- Exercise
Exact reproduction of the data is required, with images excluded.

- Data
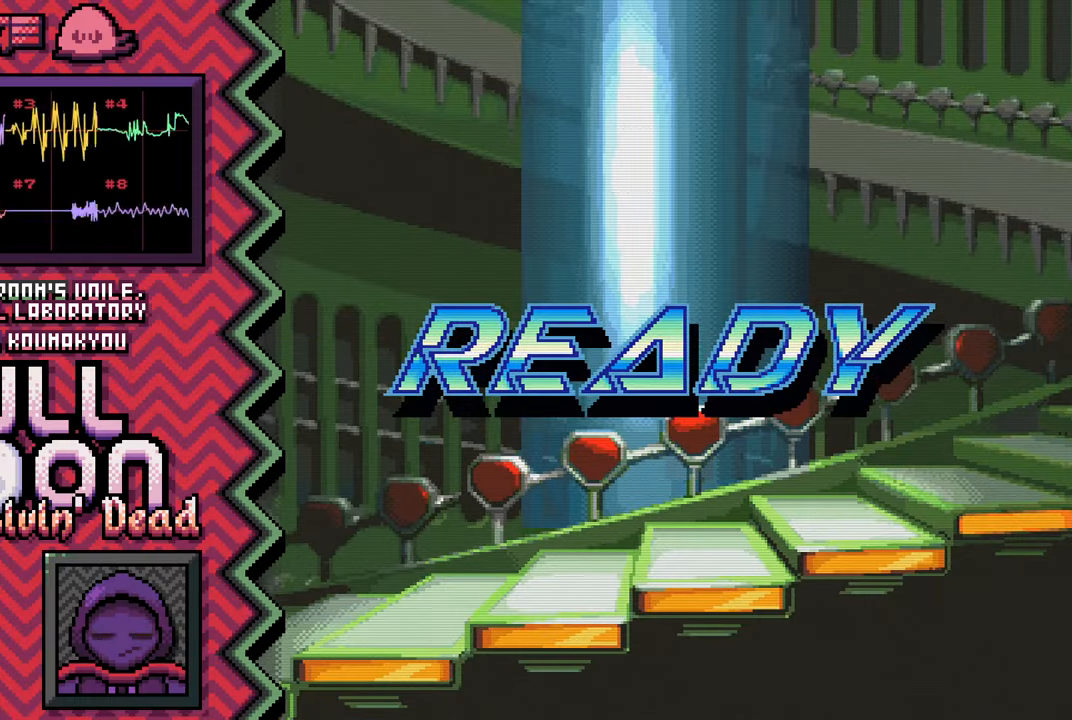
{"buttons": [], "events": [[50, "B", "down"], [167, "B", "up"], [300, "Y", "down"], [417, "Y", "up"]]}
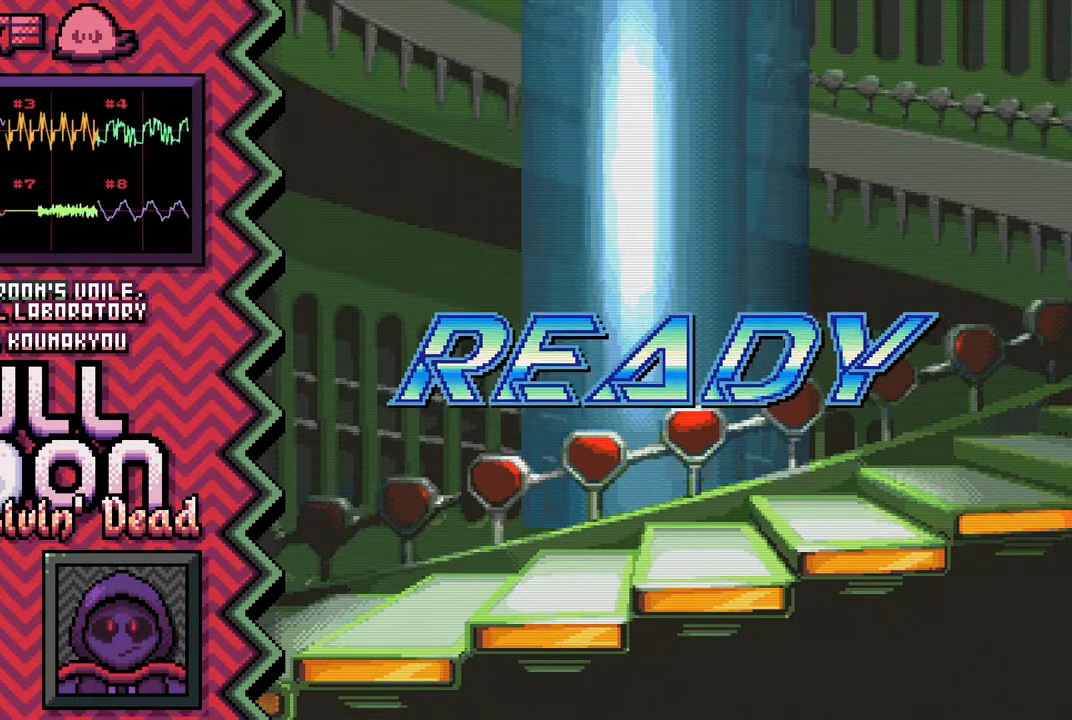
{"buttons": [], "events": [[34, "X", "down"], [150, "X", "up"], [267, "A", "down"], [401, "A", "up"]]}
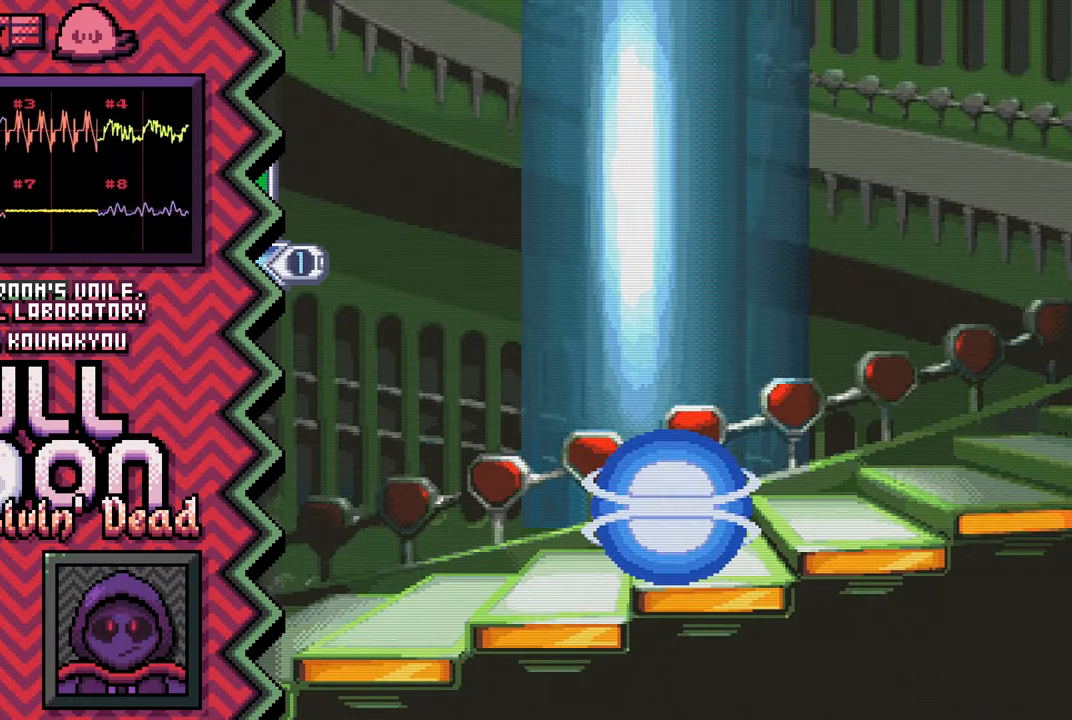
{"buttons": ["X"], "events": [[17, "B", "down"], [133, "B", "up"], [250, "Y", "down"], [367, "Y", "up"], [500, "X", "down"]]}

- Reply to the task
{"buttons": [], "events": [[50, "B", "down"], [167, "B", "up"], [300, "Y", "down"], [417, "Y", "up"]]}
{"buttons": [], "events": [[34, "X", "down"], [150, "X", "up"], [267, "A", "down"], [401, "A", "up"]]}
{"buttons": ["X"], "events": [[17, "B", "down"], [133, "B", "up"], [250, "Y", "down"], [367, "Y", "up"], [500, "X", "down"]]}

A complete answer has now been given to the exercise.